# [Exercise]
Copy each line of the following material with no changes, and omit the pictures from your output.
--- Listed records Enclosed Below ---
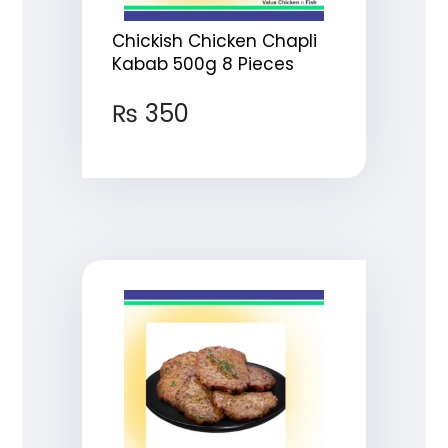
Chickish Chicken Chapli
Kabab 500g 8 Pieces
₨
350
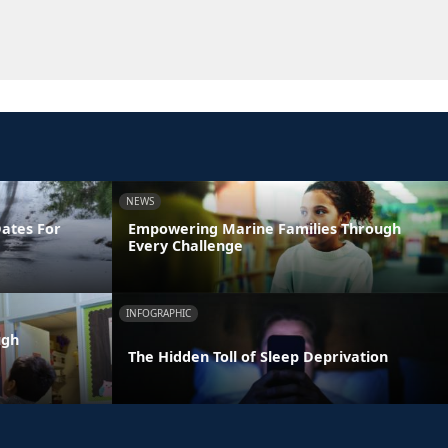
NEWS
Dates For
Empowering Marine Families Through
Every Challenge
INFOGRAPHIC
ugh
The Hidden Toll of Sleep Deprivation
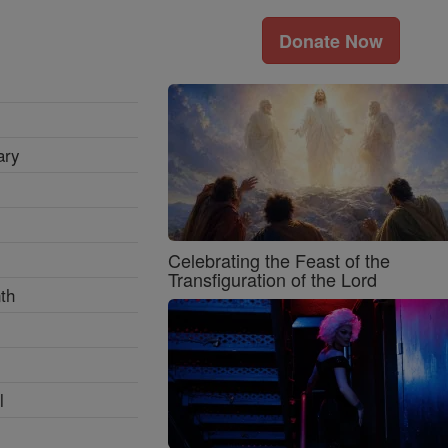
Donate Now
ary
Celebrating the Feast of the
Transfiguration of the Lord
th
l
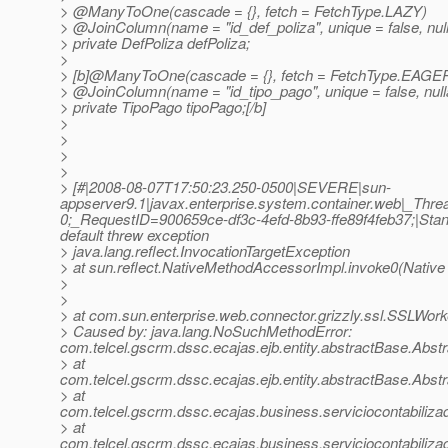
> @ManyToOne(cascade = {}, fetch = FetchType.
LAZY)
> @JoinColumn(name = "id_def_poliza", unique = false, nullab
> private DefPoliza defPoliza;
>
> [b]@ManyToOne(cascade = {}, fetch = FetchType.
EAGE
> @JoinColumn(name = "id_tipo_pago", unique = false, nullab
> private TipoPago tipoPago;[/b]
>
>
>
>
> [#|2008-08-07T17:50:23.250-0500|SEVERE|sun-
appserver9.1|javax.enterprise.system.container.web|_T
0;_RequestID=900659ce-df3c-4efd-8b93-ffe89f4feb37;|Stand
default threw exception
> java.lang.reflect.InvocationTargetException
> at sun.reflect.NativeMethodAccessorImpl.invoke0(Native
>
>
> at com.sun.enterprise.web.connector.grizzly.ssl.SSLWo
> Caused by: java.lang.NoSuchMethodError:
com.telcel.gscrm.dssc.ecajas.ejb.entity.abstractBase.Abst
> at
com.telcel.gscrm.dssc.ecajas.ejb.entity.abstractBase.Abs
> at
com.telcel.gscrm.dssc.ecajas.business.serviciocontabiliza
> at
com.telcel.gscrm.dssc.ecajas.business.serviciocontabiliza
--- End of Enclosed Listed records ---
# [Answer to the exercise]
Chickish Chicken Chapli
Kabab 500g 8 Pieces
₨
350
NEWS
Dates For
Empowering Marine Families Through
Every Challenge
INFOGRAPHIC
ugh
The Hidden Toll of Sleep Deprivation
Donate Now
ary
Celebrating the Feast of the
Transfiguration of the Lord
th
l
> @ManyToOne(cascade = {}, fetch = FetchType.
LAZY)
> @JoinColumn(name = "id_def_poliza", unique = false, nullab
> private DefPoliza defPoliza;
>
> [b]@ManyToOne(cascade = {}, fetch = FetchType.
EAGE
> @JoinColumn(name = "id_tipo_pago", unique = false, nullab
> private TipoPago tipoPago;[/b]
>
>
>
>
> [#|2008-08-07T17:50:23.250-0500|SEVERE|sun-
appserver9.1|javax.enterprise.system.container.web|_T
0;_RequestID=900659ce-df3c-4efd-8b93-ffe89f4feb37;|Stand
default threw exception
> java.lang.reflect.InvocationTargetException
> at sun.reflect.NativeMethodAccessorImpl.invoke0(Native
>
>
> at com.sun.enterprise.web.connector.grizzly.ssl.SSLWo
> Caused by: java.lang.NoSuchMethodError:
com.telcel.gscrm.dssc.ecajas.ejb.entity.abstractBase.Abst
> at
com.telcel.gscrm.dssc.ecajas.ejb.entity.abstractBase.Abs
> at
com.telcel.gscrm.dssc.ecajas.business.serviciocontabiliza
> at
com.telcel.gscrm.dssc.ecajas.business.serviciocontabiliza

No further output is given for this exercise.